Objective: To investigate the influence of nutritional risk, detected upon being admitted to a hospital, on therapeutic outcomes in patients. Methods: This prospective cohort study was conducted with 495 patients admitted to the emergency clinic of a public hospital, where they were screened for nutritional risk based on the Nutritional Risk Screening 2002. At the end of hospitalization, the outcome, complications, and the presence of nutritional therapy were evaluated based on the medical records. Results: Of the total patients, 53.9% were female, 71.3% were less than 60 years of age, and 11.7% had the therapeutic outcome of palliative care / death.

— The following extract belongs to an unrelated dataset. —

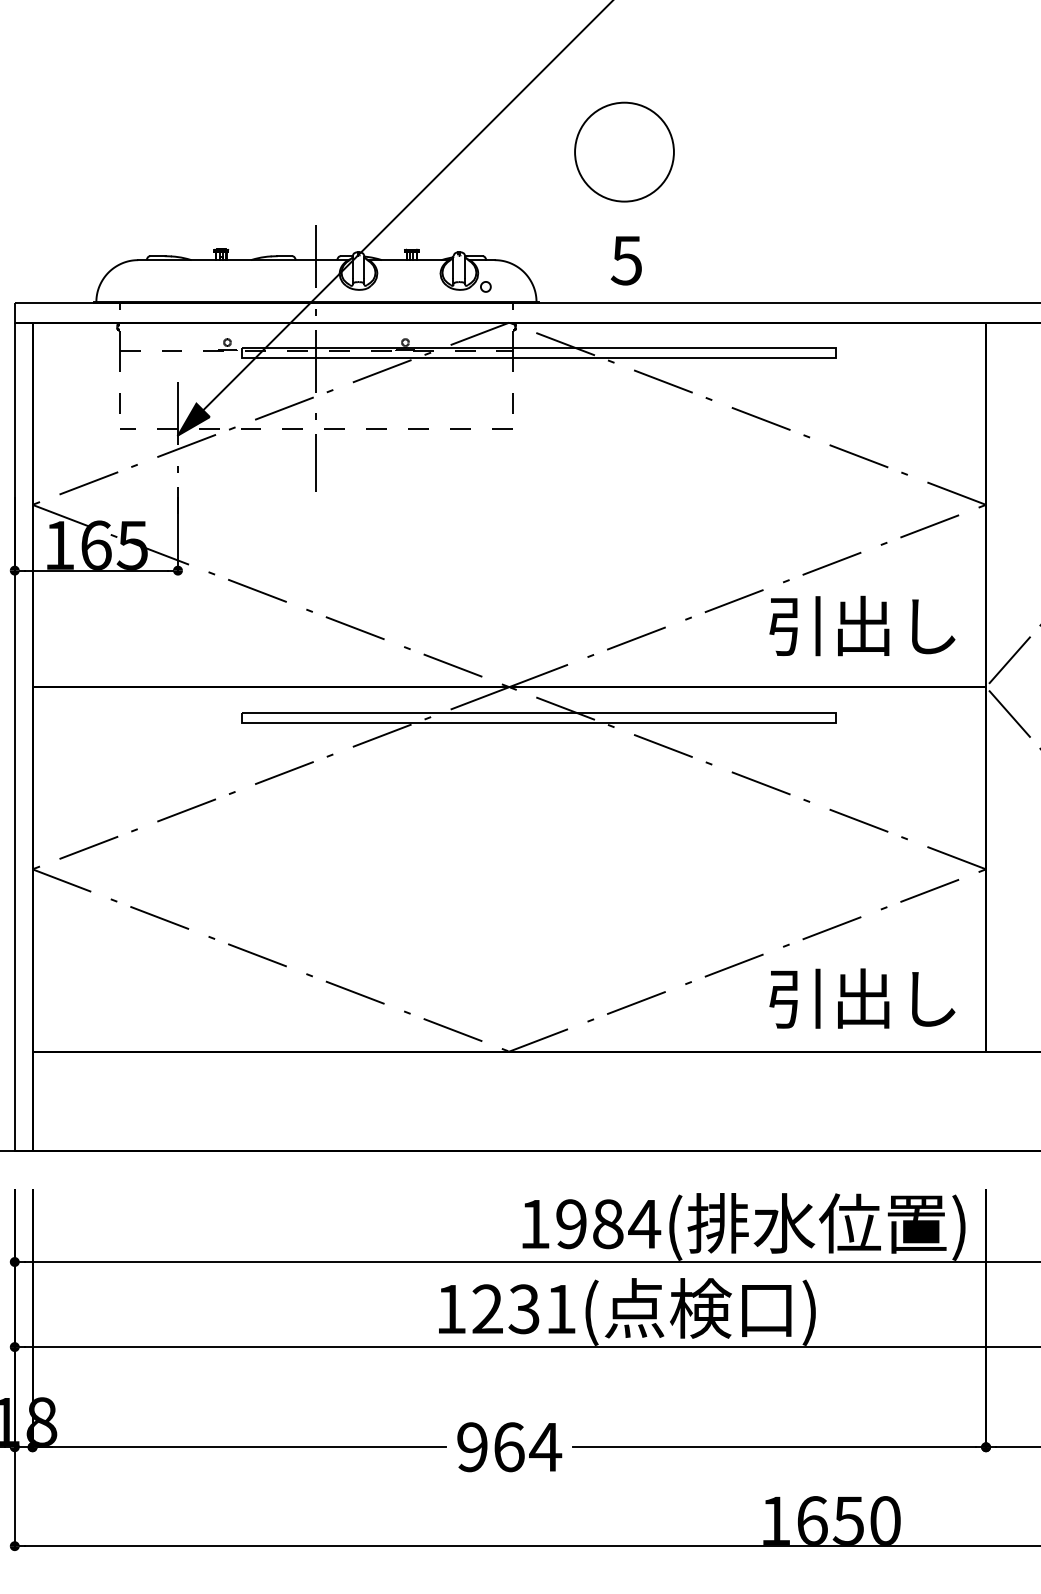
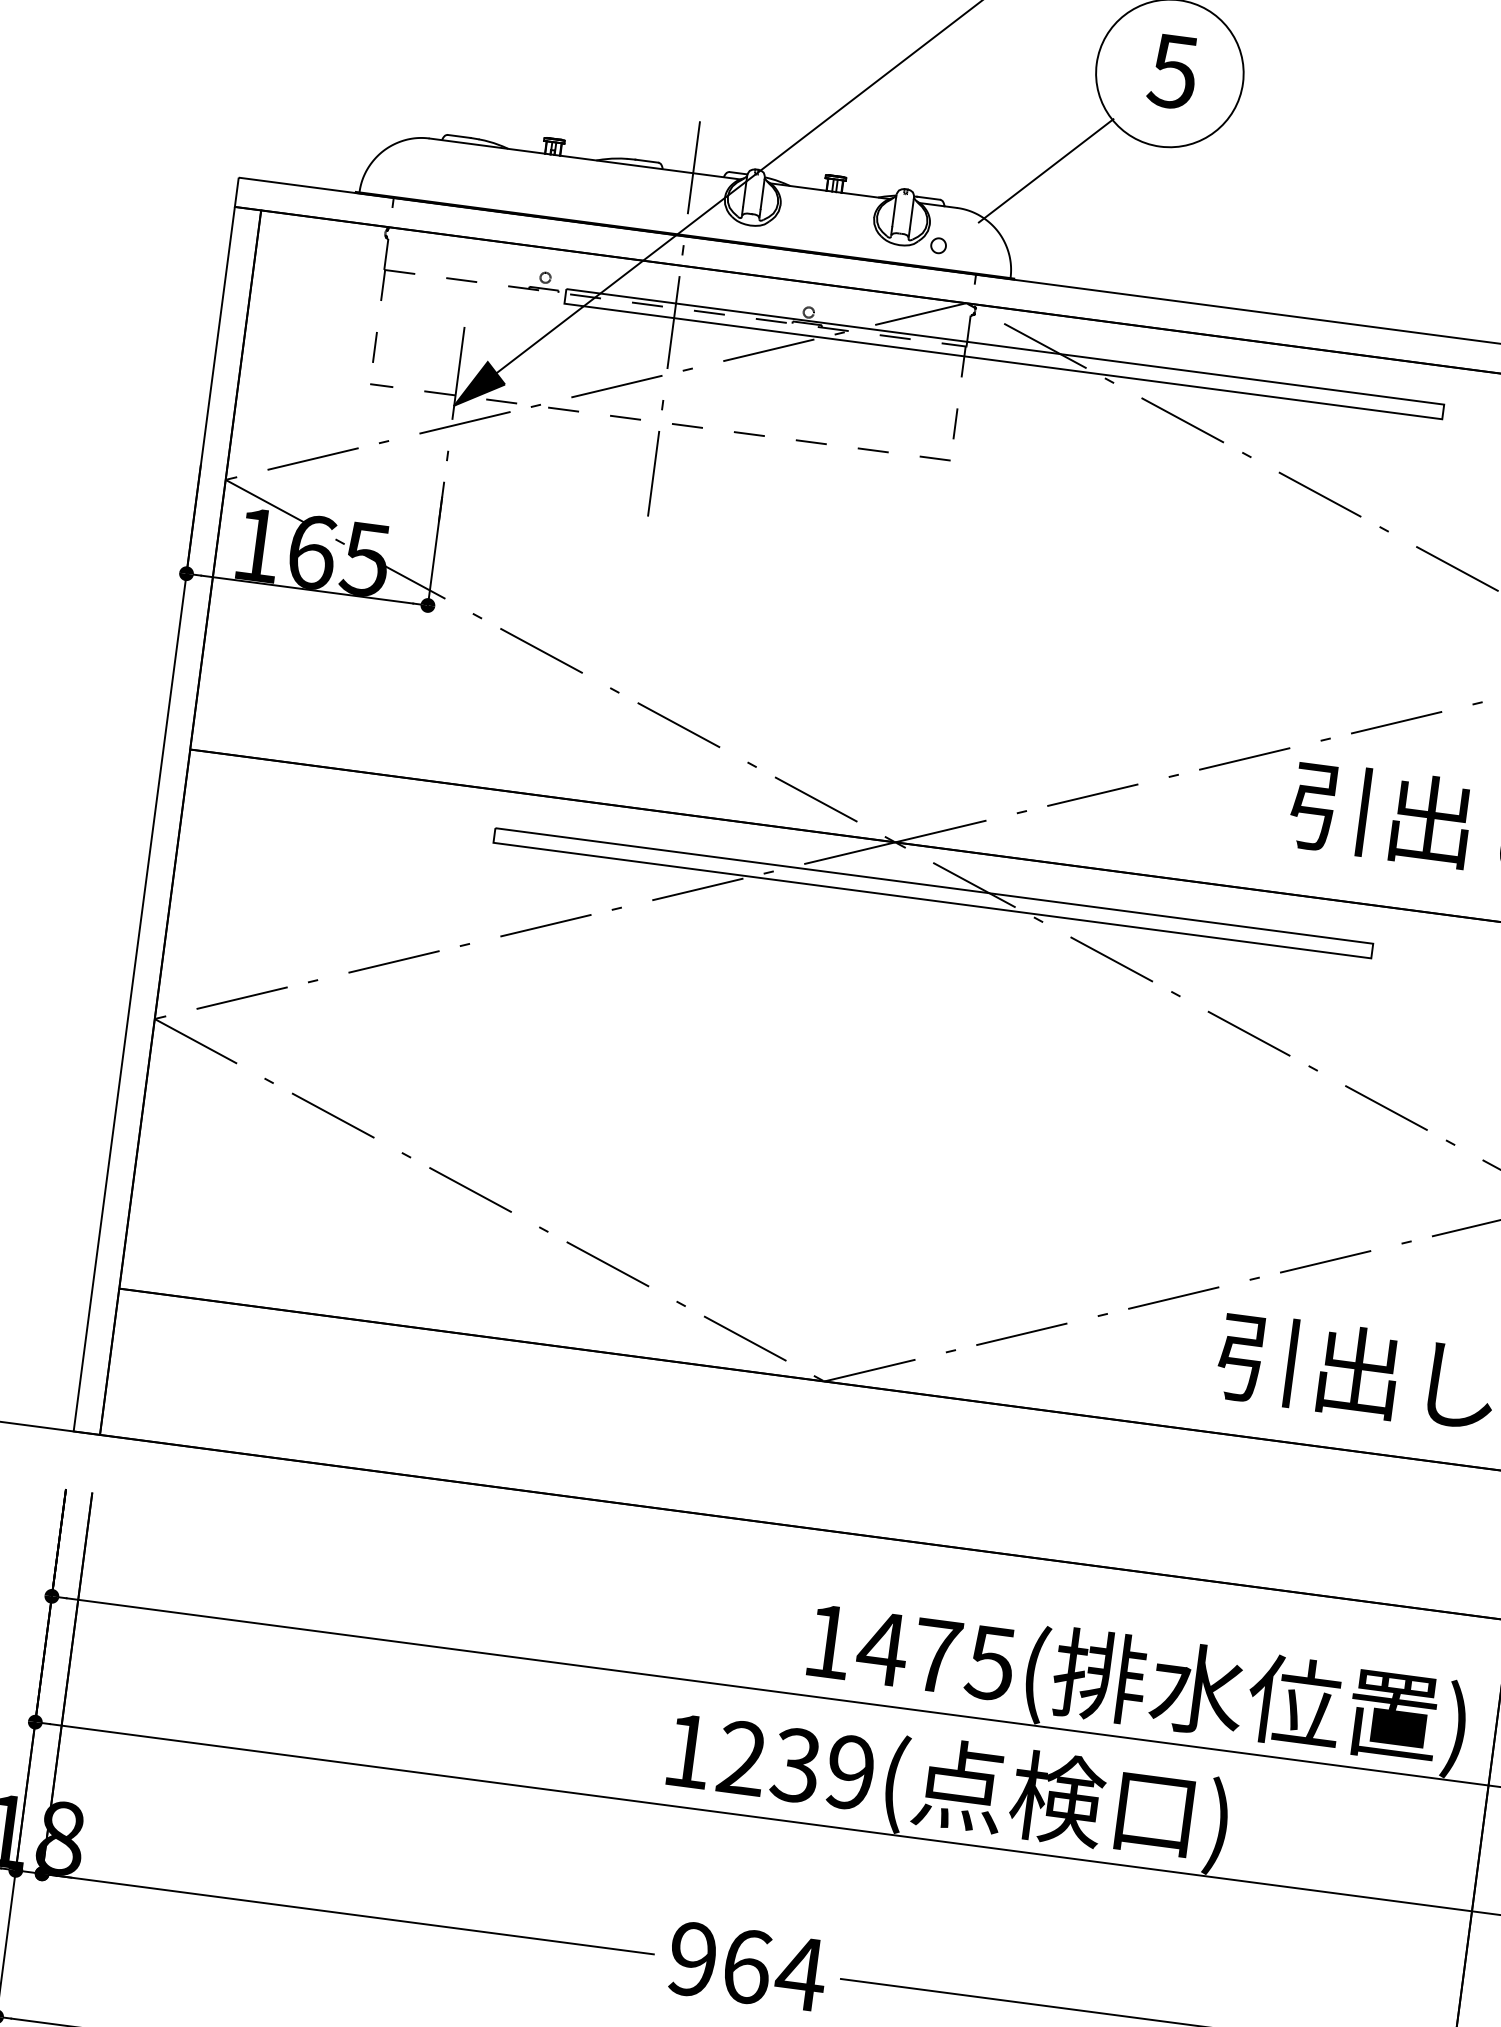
line: (550, 227) -> (1045, 170), added
text: (625, 260) -> (1171, 71), moved
text: (607, 1224) -> (935, 1656), 1984( -> 1475(
text: (560, 1309) -> (849, 1772), 1231( -> 1239(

According to Body Mass Index (BMI), 15.5% of the patients were classified as malnourished. Nutritional risk was found in 54.5%, which correlated strongly with the therapeutic outcome of palliative care/death (HR: 5.92, 95% CI: 2.68 to 13.08) as well as their components of increased nutritional requirements (HR: 3.33, 95% CI: 1.61 to 6.86) and impaired nutritional status (HR = moderate: 3.24, 95% CI: 1.31 to 8.00, severe = HR: 6.45, 95% CI: 2.36 to 17.63) after adjustment for potential confounding factors. Conclusion: The prevalence of nutritional risk detected in the sample was high, and its presence was related to a poor therapeutic outcome.